Ric Scales x 18 Sense | Leave it all Behind - FreEP Review

With the first few notes, 18 Sense’ ethereal production draws you “Way Out Here” as Ric Scales’ vocals lull listeners along the same path, pulling them into the world created by Leave it all Behind. The FreEP displays, in equal measure, the versatility of CAliens’ 18 Sense as a producer, and the same of the FRESHstate’s Ric Scales as an emcee, a storyteller, and social commentator. Scales’ register sits in that voice-you-could-listen-to-all-day range, akin to that of Common or Mos Def – you just don’t get tired of listening to him. While his tone keeps him listenable for multiple spins in a row, it is Ric Scales’ cadences, intricate rhyme schemes, delivery, style and unique angle on common themes that is sure to keep you coming back for more.


The EP begins by bringing listeners to that place where they can Leave it all Behind, and the vibe remains chill for “one2FREE” which is a playful stream of consciousness track, like much of MF Doom’s music, where the focus seems to be on the feel of the song, more so than the plot. While “The Hold Out” carries on the mellow vibe, it introduces some of Scales’ storytelling, turns melancholy, and dives into some of the many frustrations encountered in relationships, especially how each sex approaches, well, sex.


With “Pass the Times”, Scales makes a decisive shift, letting listeners into his thought life, where he begins to share a touch of social commentary with lines like:


“we’re morbidly fascinated // watching Final Destination // in 3D // talkin’ bout what if that was me // while sucka emcees speak of killin’ casually // they make more cake than cats that rap about peace // got ‘em switchin’ up their steez // to make a little cheese // ‘cause life ain’t as lucrative as it used to be…”


Ric Scales also shows the vast chasm that separates us as individuals, and then he attempts to bridge the gap with the final line of the chorus:


“Some people focus on death, and others on survival //

some build with their friends, and some destroy with their rivals //

some see life as coincidence, and others as a trial //

but one day we all wake up and wonderin’ where the time goes…”


The album takes a notable turn sonically with the chopped up 80’s sample on “Keep Em Clean”. During the intro to the song, Scales pulls no punches as he shares his disdain for artists who rap over their vocals at live shows, and in the outro, for those who have dope album art, but sub par music – it’s a great braggadocio record in between those two shots at those he calls “lame”.

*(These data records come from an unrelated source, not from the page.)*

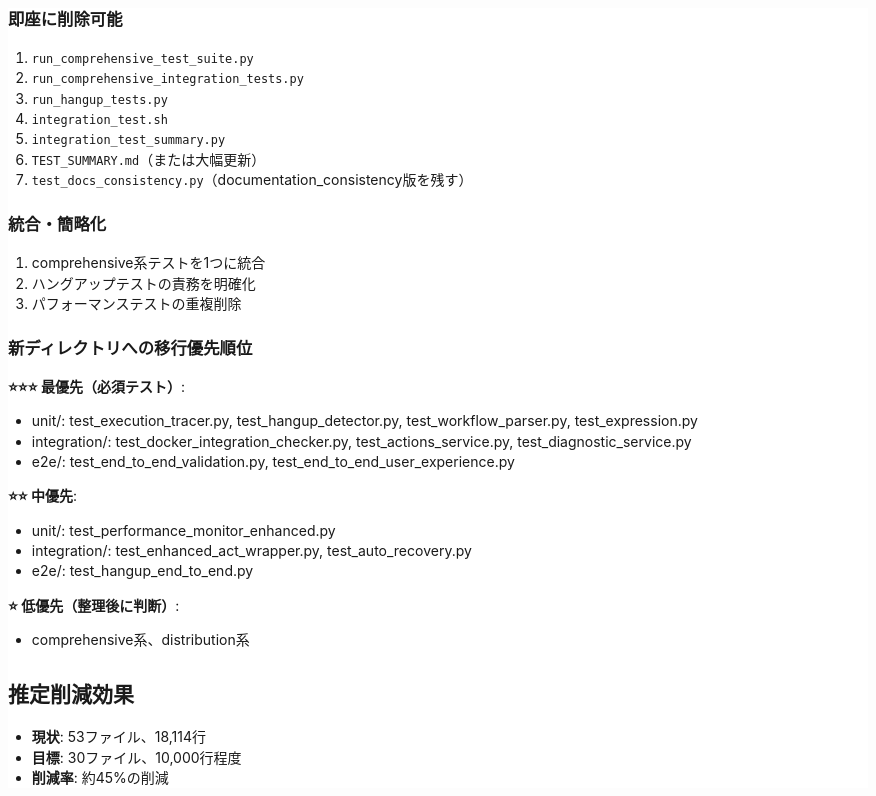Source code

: ### 即座に削除可能

1. `run_comprehensive_test_suite.py`
2. `run_comprehensive_integration_tests.py`
3. `run_hangup_tests.py`
4. `integration_test.sh`
5. `integration_test_summary.py`
6. `TEST_SUMMARY.md`（または大幅更新）
7. `test_docs_consistency.py`（documentation_consistency版を残す）

### 統合・簡略化

1. comprehensive系テストを1つに統合
2. ハングアップテストの責務を明確化
3. パフォーマンステストの重複削除

### 新ディレクトリへの移行優先順位

**⭐⭐⭐ 最優先（必須テスト）**:
- unit/: test_execution_tracer.py, test_hangup_detector.py, test_workflow_parser.py, test_expression.py
- integration/: test_docker_integration_checker.py, test_actions_service.py, test_diagnostic_service.py
- e2e/: test_end_to_end_validation.py, test_end_to_end_user_experience.py

**⭐⭐ 中優先**:
- unit/: test_performance_monitor_enhanced.py
- integration/: test_enhanced_act_wrapper.py, test_auto_recovery.py
- e2e/: test_hangup_end_to_end.py

**⭐ 低優先（整理後に判断）**:
- comprehensive系、distribution系

## 推定削減効果

- **現状**: 53ファイル、18,114行
- **目標**: 30ファイル、10,000行程度
- **削減率**: 約45%の削減
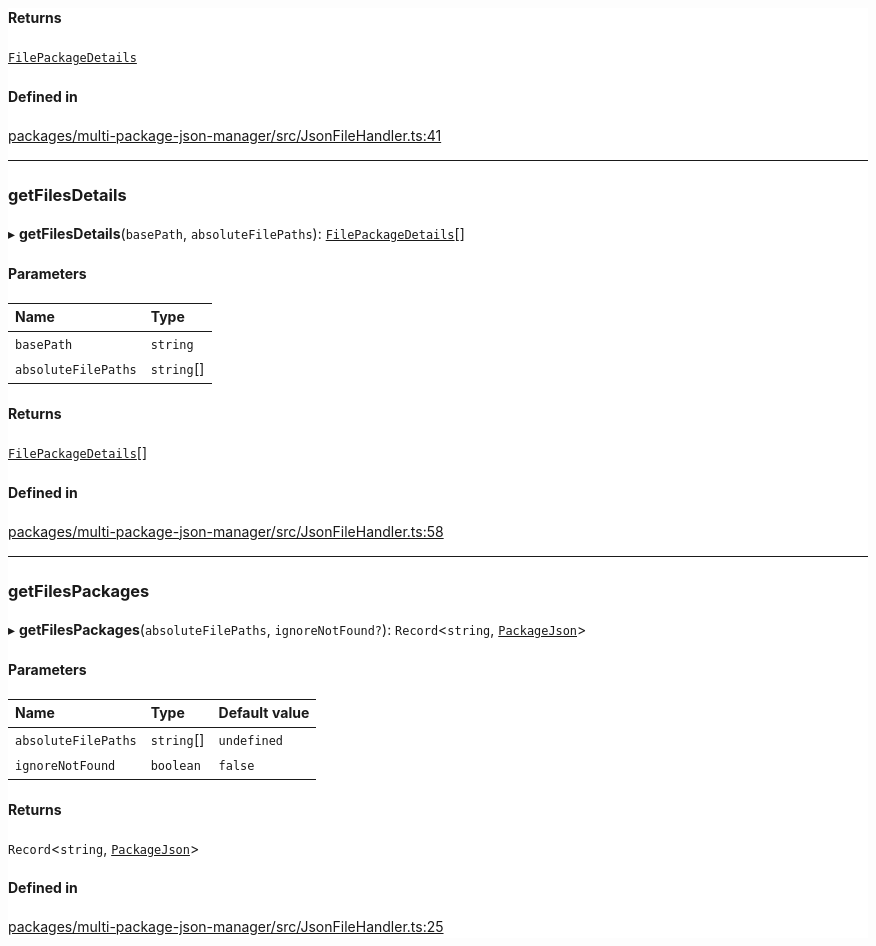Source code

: #### Returns

[`FilePackageDetails`](../interfaces/FilePackageDetails.md)

#### Defined in

[packages/multi-package-json-manager/src/JsonFileHandler.ts:41](https://github.com/robinradic/npm-packages/blob/4d8f8f9/packages/multi-package-json-manager/src/JsonFileHandler.ts#L41)

___

### getFilesDetails

▸ **getFilesDetails**(`basePath`, `absoluteFilePaths`): [`FilePackageDetails`](../interfaces/FilePackageDetails.md)[]

#### Parameters

| Name | Type |
| :------ | :------ |
| `basePath` | `string` |
| `absoluteFilePaths` | `string`[] |

#### Returns

[`FilePackageDetails`](../interfaces/FilePackageDetails.md)[]

#### Defined in

[packages/multi-package-json-manager/src/JsonFileHandler.ts:58](https://github.com/robinradic/npm-packages/blob/4d8f8f9/packages/multi-package-json-manager/src/JsonFileHandler.ts#L58)

___

### getFilesPackages

▸ **getFilesPackages**(`absoluteFilePaths`, `ignoreNotFound?`): `Record`<`string`, [`PackageJson`](../interfaces/PackageJson.md)\>

#### Parameters

| Name | Type | Default value |
| :------ | :------ | :------ |
| `absoluteFilePaths` | `string`[] | `undefined` |
| `ignoreNotFound` | `boolean` | `false` |

#### Returns

`Record`<`string`, [`PackageJson`](../interfaces/PackageJson.md)\>

#### Defined in

[packages/multi-package-json-manager/src/JsonFileHandler.ts:25](https://github.com/robinradic/npm-packages/blob/4d8f8f9/packages/multi-package-json-manager/src/JsonFileHandler.ts#L25)
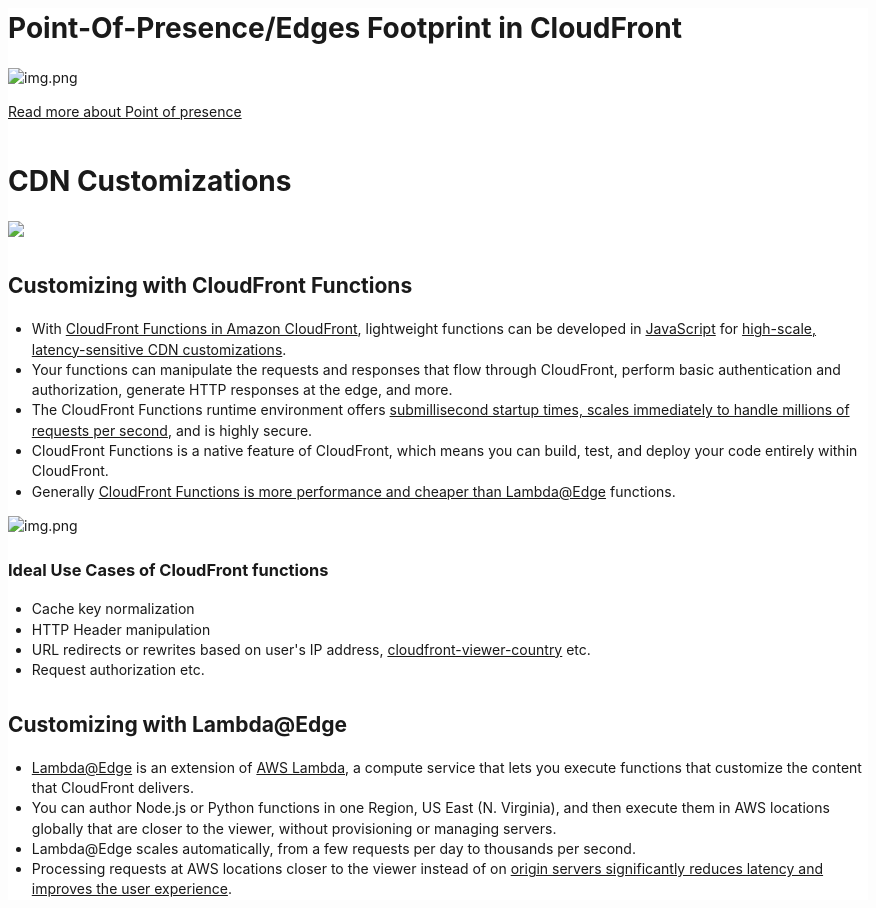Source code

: # Point-Of-Presence/Edges Footprint in CloudFront

![img.png](https://d2908q01vomqb2.cloudfront.net/5b384ce32d8cdef02bc3a139d4cac0a22bb029e8/2022/06/17/CloudFront_400-1024x580.png)

[Read more about Point of presence](../../AWS-Global-Architecture-Region-AZ.md#points-of-presence)

# CDN Customizations

![](https://jasonstitt.com/images/s3-cloudfront-lambda.png)

## Customizing with CloudFront Functions
- With [CloudFront Functions in Amazon CloudFront](https://docs.aws.amazon.com/AmazonCloudFront/latest/DeveloperGuide/cloudfront-functions.html), lightweight functions can be developed in [JavaScript]() for [high-scale, latency-sensitive CDN customizations](../../../7_SystemGlossaries/CDNs/CDNs.md). 
- Your functions can manipulate the requests and responses that flow through CloudFront, perform basic authentication and authorization, generate HTTP responses at the edge, and more. 
- The CloudFront Functions runtime environment offers [submillisecond startup times, scales immediately to handle millions of requests per second](../../../7_SystemGlossaries/Scalability/LatencyThroughput.md), and is highly secure. 
- CloudFront Functions is a native feature of CloudFront, which means you can build, test, and deploy your code entirely within CloudFront.
- Generally [CloudFront Functions is more performance and cheaper than Lambda@Edge](https://aws.amazon.com/blogs/aws/introducing-cloudfront-functions-run-your-code-at-the-edge-with-low-latency-at-any-scale/) functions.

![img.png](https://d2908q01vomqb2.cloudfront.net/da4b9237bacccdf19c0760cab7aec4a8359010b0/2021/04/08/cloudfront-function-and-lambda-edge-2-1024x454.png)

### Ideal Use Cases of CloudFront functions
- Cache key normalization
- HTTP Header manipulation
- URL redirects or rewrites based on user's IP address, [cloudfront-viewer-country](https://docs.aws.amazon.com/AmazonCloudFront/latest/DeveloperGuide/using-cloudfront-headers.html) etc.
- Request authorization etc.

## Customizing with Lambda@Edge
- [Lambda@Edge](https://docs.aws.amazon.com/AmazonCloudFront/latest/DeveloperGuide/lambda-at-the-edge.html) is an extension of [AWS Lambda](../../3_ComputeServices/AWSLambda/Readme.md), a compute service that lets you execute functions that customize the content that CloudFront delivers. 
- You can author Node.js or Python functions in one Region, US East (N. Virginia), and then execute them in AWS locations globally that are closer to the viewer, without provisioning or managing servers. 
- Lambda@Edge scales automatically, from a few requests per day to thousands per second. 
- Processing requests at AWS locations closer to the viewer instead of on [origin servers significantly reduces latency and improves the user experience](../../../7_SystemGlossaries/Scalability/LatencyThroughput.md).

The fun and playful “Neighbors” feat. GordiBlocc, shows the funnier side of Scales as he applies that question to different contexts, while he plays with his inflection on the refrain – "fu** is you doin'?". This track has a very Common “The Questions” feat. Mos Def vibe to it. Sometimes we all need a good friend to ask us this question, why not have it be Ric Scales?


My personal favorite is “Peace n Me”, featuring Skinny Veny whose heartfelt hook will have you believing that these two emcees are sincerely not concerned with “your” opinion, whoever that “you” might be. Beginning with this song, the end of the EP ("Peace n Me", "Take you Up", and "Leave it all Behind" feat. DreTrav) has the strongest gravitational pull, which is probably by design as I imagine that 18 Sense and Ric Scales are simply whetting our appetites, only to drop a full-length LP in the not so distant future. Whether my speculation is accurate or not, it is well worth Leav[ing] it all Behind for twenty eight minutes to orbit 18 Sense and Ric Scales’ world.

Listen. Enjoy. Support (quality) local art.